On another LC support website a woman said that her BG spikes when she eats this, so I'm hoping people here with a bg device will also post to help us see if this really does or doesn't work. It seems like another YMMV; like sf stuff that can set off an insulin release in one person and not another.

From their website:

Dreamfields "digestible carbs" are determined by a clinical method that measures the blood glucose response of the whole food to establish its glycemic load or content of digestible carbohydrates. This is unlike net carbs which is simply determined by estimating the digestibility of individual food components. The clinical testing is conducted at an independent clinical laboratory.
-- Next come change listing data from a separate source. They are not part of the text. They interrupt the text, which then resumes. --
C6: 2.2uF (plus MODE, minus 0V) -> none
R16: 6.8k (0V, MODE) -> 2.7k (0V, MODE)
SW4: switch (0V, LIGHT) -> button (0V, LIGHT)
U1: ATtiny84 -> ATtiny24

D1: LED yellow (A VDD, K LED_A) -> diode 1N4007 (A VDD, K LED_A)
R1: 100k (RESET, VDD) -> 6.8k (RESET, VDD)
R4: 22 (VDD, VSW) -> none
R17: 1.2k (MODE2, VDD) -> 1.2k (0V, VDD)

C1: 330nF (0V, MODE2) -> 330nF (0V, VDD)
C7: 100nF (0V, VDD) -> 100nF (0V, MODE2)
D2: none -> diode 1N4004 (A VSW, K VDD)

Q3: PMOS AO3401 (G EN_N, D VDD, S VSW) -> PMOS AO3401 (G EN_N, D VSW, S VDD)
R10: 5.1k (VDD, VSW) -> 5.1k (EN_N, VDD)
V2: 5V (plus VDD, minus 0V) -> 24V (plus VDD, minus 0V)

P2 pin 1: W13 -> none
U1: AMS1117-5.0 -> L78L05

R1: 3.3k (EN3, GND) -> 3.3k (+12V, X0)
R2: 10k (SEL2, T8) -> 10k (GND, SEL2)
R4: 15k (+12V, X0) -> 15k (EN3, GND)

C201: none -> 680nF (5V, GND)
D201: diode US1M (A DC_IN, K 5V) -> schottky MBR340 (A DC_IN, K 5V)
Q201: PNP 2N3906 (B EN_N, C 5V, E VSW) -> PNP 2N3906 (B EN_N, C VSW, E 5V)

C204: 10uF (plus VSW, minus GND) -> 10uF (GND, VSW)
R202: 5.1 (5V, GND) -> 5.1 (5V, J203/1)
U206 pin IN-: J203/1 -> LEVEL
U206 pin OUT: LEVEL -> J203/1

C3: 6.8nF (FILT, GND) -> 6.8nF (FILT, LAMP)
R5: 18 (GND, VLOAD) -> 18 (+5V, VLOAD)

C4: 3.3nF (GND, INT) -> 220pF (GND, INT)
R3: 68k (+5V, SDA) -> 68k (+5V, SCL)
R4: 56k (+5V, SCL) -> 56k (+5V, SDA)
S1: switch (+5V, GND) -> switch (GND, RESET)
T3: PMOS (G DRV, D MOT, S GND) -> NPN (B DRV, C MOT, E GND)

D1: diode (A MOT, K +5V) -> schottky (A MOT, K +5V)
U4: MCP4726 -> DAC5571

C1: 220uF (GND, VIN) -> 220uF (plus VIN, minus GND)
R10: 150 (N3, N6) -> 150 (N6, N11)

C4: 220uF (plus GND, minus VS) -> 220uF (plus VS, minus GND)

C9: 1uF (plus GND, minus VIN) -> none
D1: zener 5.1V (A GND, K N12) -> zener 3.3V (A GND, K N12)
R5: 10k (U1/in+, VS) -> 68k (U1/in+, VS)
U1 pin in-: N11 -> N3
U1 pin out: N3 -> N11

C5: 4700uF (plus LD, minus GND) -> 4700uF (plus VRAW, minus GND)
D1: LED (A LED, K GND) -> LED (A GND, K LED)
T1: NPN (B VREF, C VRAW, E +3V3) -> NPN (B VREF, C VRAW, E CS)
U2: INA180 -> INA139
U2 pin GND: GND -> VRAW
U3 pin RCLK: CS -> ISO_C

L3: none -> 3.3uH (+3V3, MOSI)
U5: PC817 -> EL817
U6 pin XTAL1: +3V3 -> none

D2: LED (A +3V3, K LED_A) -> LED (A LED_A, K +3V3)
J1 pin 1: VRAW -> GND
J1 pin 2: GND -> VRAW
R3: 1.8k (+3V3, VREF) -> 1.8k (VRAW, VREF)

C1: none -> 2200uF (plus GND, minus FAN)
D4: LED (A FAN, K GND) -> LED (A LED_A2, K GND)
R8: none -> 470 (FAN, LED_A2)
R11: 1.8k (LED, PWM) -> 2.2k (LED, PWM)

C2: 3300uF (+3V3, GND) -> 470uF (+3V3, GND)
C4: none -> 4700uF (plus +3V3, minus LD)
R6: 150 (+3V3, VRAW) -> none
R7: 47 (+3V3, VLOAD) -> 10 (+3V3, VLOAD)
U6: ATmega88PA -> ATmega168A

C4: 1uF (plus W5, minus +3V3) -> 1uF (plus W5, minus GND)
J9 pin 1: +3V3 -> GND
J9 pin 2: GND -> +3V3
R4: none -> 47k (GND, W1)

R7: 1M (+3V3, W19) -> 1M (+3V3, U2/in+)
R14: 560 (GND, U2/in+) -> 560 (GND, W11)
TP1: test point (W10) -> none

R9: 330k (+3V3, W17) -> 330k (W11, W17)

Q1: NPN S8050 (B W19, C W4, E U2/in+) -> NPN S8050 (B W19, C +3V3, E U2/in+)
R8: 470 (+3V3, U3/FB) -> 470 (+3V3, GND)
Protected carbohydrates or "resistant starch": These are carbohydrates that resist being digested particularly in the small intestine. When they cannot be digested in the small intestine, they pass to the colon where they perform as dietary fiber. They may occur naturally, be created by chemically modifying carbohydrates prior to ingestion or achieve resistance through properly formulated foods being processed by the body. Resistant starches occur naturally at various levels in many foods, like cooked and cooled potatoes, unmilled grains, seeds, legumes, bananas, and high amylase starches. Most resistant starches are produced by concentrating naturally resistant starches and/or by chemically modifying carbohydrates in order to produce a starch with low digestibility. Dreamfields creates protected carbohydrates without chemical modification by utilizing combinations of standard food ingredients to "protect" digestible carbohydrates from being broken down by digestive enzymes. Carbohydrates resistant to digestion have been shown in scientific study to help control blood glucose, blood cholesterol and blood triglyceride levels, normalize insulin levels, and help improve the health of the colon lining, thus reducing the potential for ulcers and inflammatory diseases of the large intestine.